If you have a lot of threads growing vectors via .push, there's contention for the locks around memory allocation. The end result is 100% CPU utilization on 12 CPUs, most of that going into spinlocks. The program isn't hung, just wasting over 99% of the CPU time spinning.
So it's not condvar at the Rust level that's the problem. It's a contention problem at internal locks way down in the Wine library that emulates Windows.

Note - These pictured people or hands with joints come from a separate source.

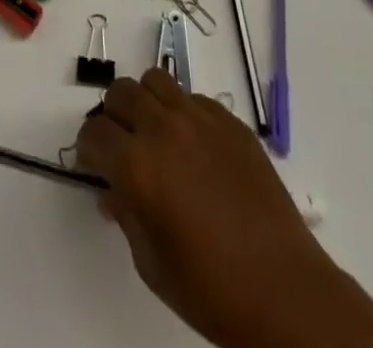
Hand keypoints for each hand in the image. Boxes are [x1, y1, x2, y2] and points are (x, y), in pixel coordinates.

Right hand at [77, 71, 372, 347]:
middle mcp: (164, 129)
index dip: (88, 148)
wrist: (284, 290)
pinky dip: (183, 113)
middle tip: (122, 147)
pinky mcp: (231, 122)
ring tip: (156, 135)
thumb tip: (113, 190)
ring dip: (146, 103)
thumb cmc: (210, 290)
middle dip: (113, 117)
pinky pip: (194, 99)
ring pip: (156, 81)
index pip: (94, 133)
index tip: (95, 165)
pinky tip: (194, 148)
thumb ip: (126, 215)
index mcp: (137, 166)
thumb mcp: (151, 263)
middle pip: (121, 93)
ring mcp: (200, 119)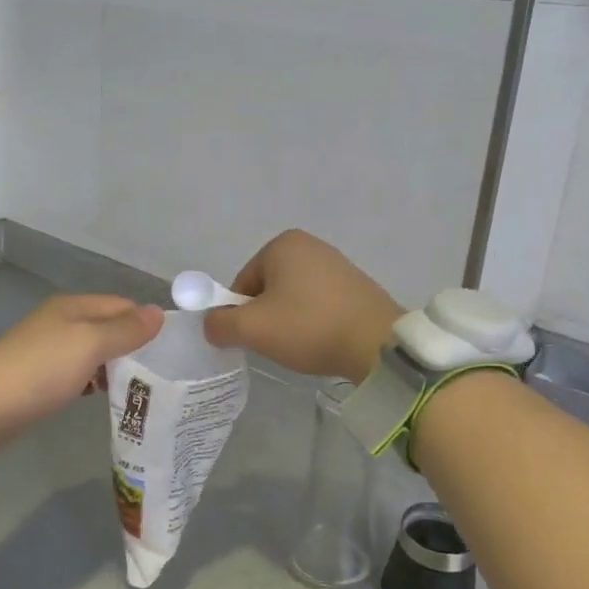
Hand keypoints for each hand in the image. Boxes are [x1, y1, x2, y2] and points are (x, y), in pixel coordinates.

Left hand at [0, 295, 163, 450]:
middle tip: (158, 373)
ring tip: (137, 387)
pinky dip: (93, 380)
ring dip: (114, 366)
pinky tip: (101, 395)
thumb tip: (159, 312)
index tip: (169, 350)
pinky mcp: (39, 377)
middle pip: (108, 327)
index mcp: (73, 306)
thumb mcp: (90, 344)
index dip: (145, 323)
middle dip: (132, 346)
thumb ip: (126, 329)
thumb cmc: (42, 369)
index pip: (122, 305)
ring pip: (94, 352)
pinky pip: (78, 372)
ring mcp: (48, 349)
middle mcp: (61, 321)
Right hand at [202, 230, 401, 382]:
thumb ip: (219, 324)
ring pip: (294, 297)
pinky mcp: (356, 285)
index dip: (241, 314)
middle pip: (268, 288)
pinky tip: (322, 340)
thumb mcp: (252, 329)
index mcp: (282, 244)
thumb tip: (212, 325)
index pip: (242, 283)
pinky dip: (314, 321)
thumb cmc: (309, 327)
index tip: (256, 337)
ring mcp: (337, 263)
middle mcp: (310, 245)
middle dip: (267, 316)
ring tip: (302, 344)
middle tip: (278, 343)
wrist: (377, 344)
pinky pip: (319, 303)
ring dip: (291, 320)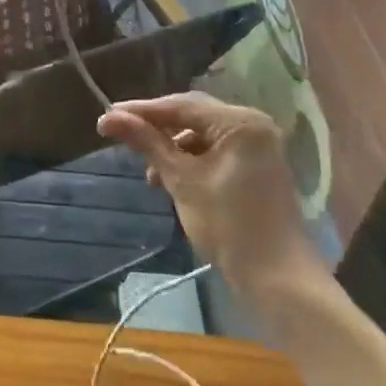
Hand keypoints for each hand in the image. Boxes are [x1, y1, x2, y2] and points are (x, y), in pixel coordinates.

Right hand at [97, 92, 325, 296]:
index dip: (141, 111)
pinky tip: (171, 180)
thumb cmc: (229, 225)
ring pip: (202, 134)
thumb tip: (108, 118)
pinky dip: (191, 161)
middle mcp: (253, 124)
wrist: (278, 279)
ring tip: (149, 172)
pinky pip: (216, 151)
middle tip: (120, 136)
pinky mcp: (256, 166)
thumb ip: (148, 143)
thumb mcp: (182, 180)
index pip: (181, 106)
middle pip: (193, 116)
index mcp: (240, 121)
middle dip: (157, 129)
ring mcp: (257, 146)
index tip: (107, 117)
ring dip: (173, 149)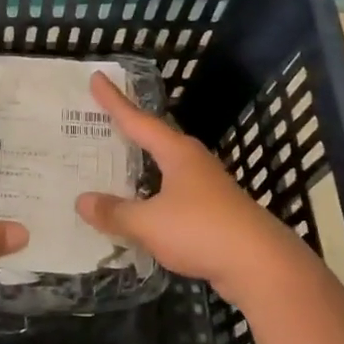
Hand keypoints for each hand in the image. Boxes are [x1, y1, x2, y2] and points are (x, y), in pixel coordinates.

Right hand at [76, 71, 306, 295]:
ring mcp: (206, 188)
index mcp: (177, 153)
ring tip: (114, 163)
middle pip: (154, 139)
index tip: (97, 78)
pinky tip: (139, 207)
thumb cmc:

I may do some pre-allocation around some of the places that do .push on vectors to work around this.
If you're already doing context-switches to coordinate threads wouldn't it be better to separate IO and compute into distinct thread-pools so the compute pool can be limited to half the CPUs?
Replacing the global allocator so it doesn't use the system (wine's) malloc may help too.